第3節 各分野の研究開発の推進方策

9.人文・社会科学の振興方策

 人文・社会科学は,人々の思索や行動,あるいは社会的な諸現象の分析・考察を通して,人間の精神生活の基盤を築き,日々の営みに希望や行動の手がかりを与えるとともに,社会的合意形成や社会的諸問題の解決に寄与する重要な役割を担っています。
 グローバル化・情報化が進む中で,特に民族,宗教,精神生活,社会規範や制度をめぐる問題など,現代社会において人類が直面している著しく複雑性を帯びた様々な問題の解明と対処のためには,1人文・社会科学の各分野の研究者が協働して,また,2人文・社会科学と自然科学間において,学際的・学融合的に取り組む研究を進め,その成果を社会への提言として発信する必要があり,その際には,人文・社会科学の側からの積極的イニシアティブも求められています(「人文・社会科学の振興について―21世紀に期待される役割に応えるための当面の振興方策―(報告)」(平成14年6月11日科学技術・学術審議会学術分科会))。
 このような考え方に立って,基礎的な分野も含めた人文・社会科学の各分野に携わる人々が協働して取り組む新しい研究の枠組みとして,平成15年度より,人文・社会科学の振興のための「課題設定型のプロジェクト研究」が日本学術振興会を通じて実施され,新たな学問分野・領域の開拓を通じて,我が国の人文・社会科学の活性化に貢献することが期待されています。

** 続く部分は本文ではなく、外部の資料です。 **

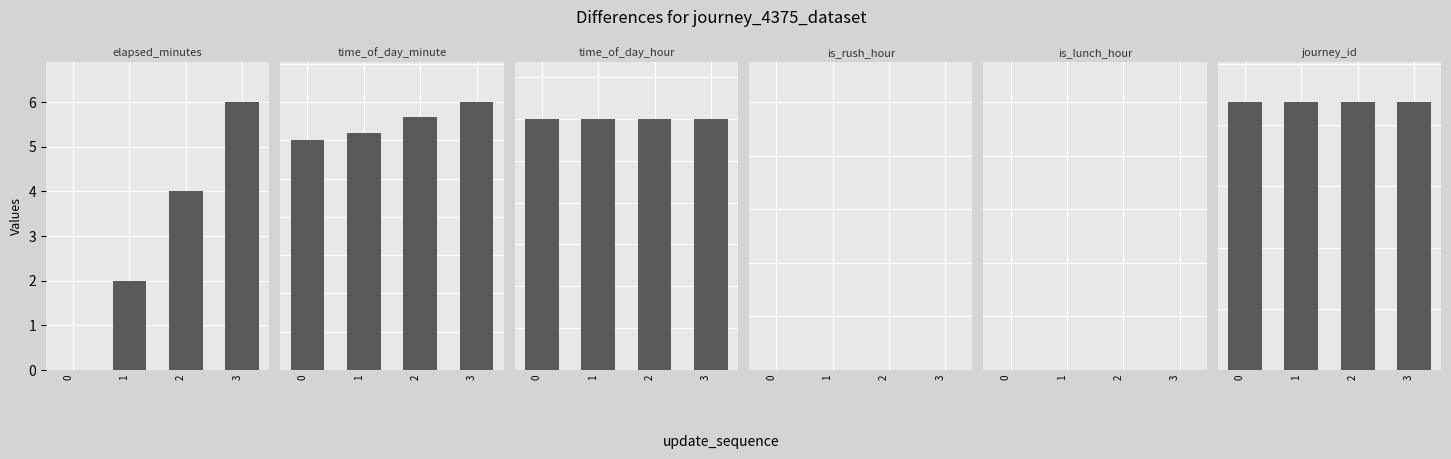

How many data points in time_of_day_minute are less than 33?

2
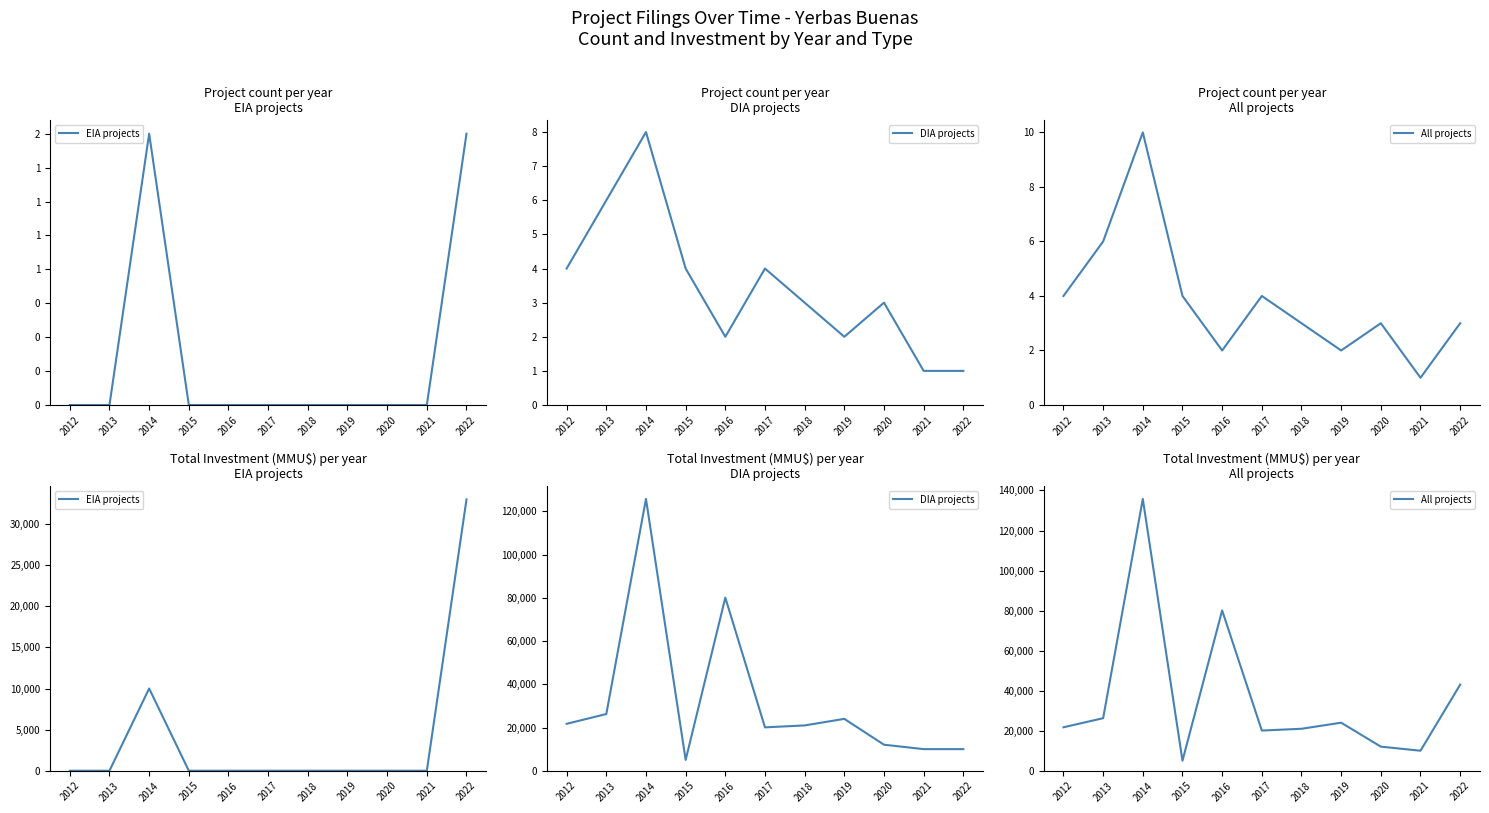

How many values in the DIA projects series exceed 20963?

5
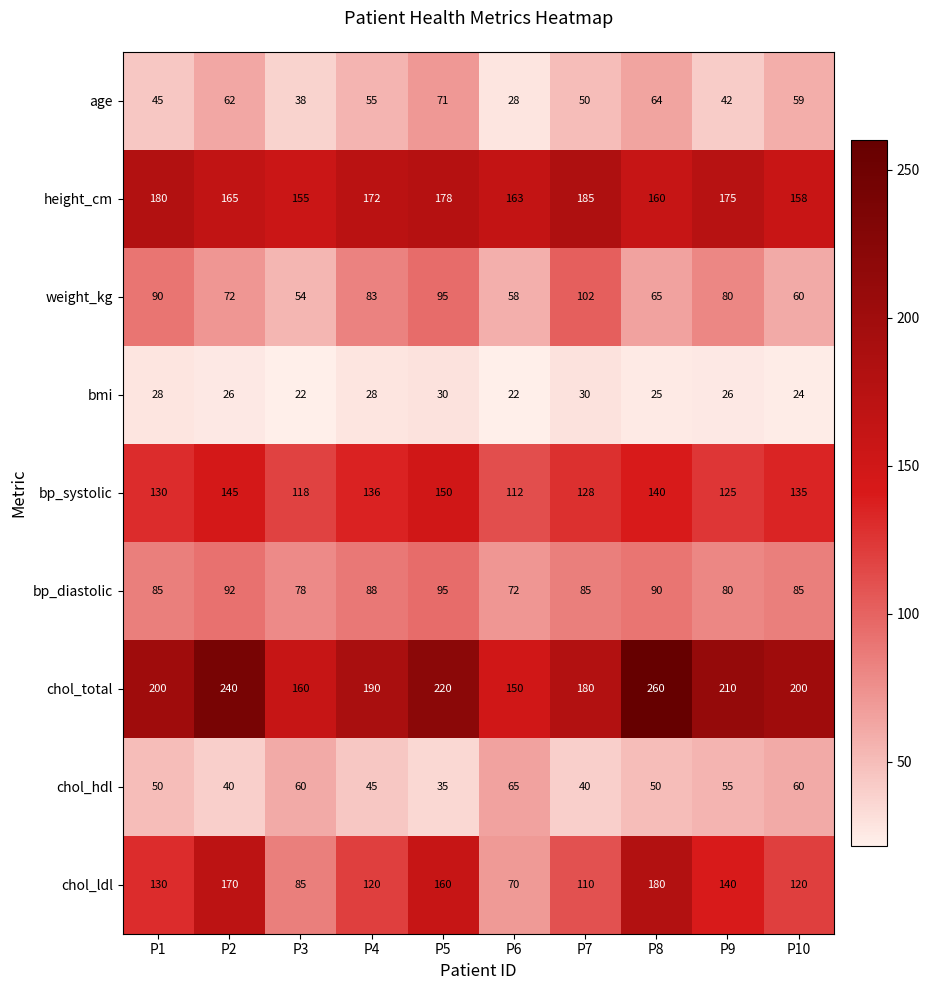

What is the maximum value shown in the chart?

260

 また,諸学が協働する総合的研究の中でも人文・社会科学の積極的なイニシアティブが求められる領域である,「地域」を対象とする研究について,社会的・政策的なニーズに直接こたえるタイプの研究を特に推進していくための新しい仕組みとして,平成18年度より,「世界を対象としたニーズ対応型地域研究推進事業」が実施されています(参照:第2部第5章Topics)。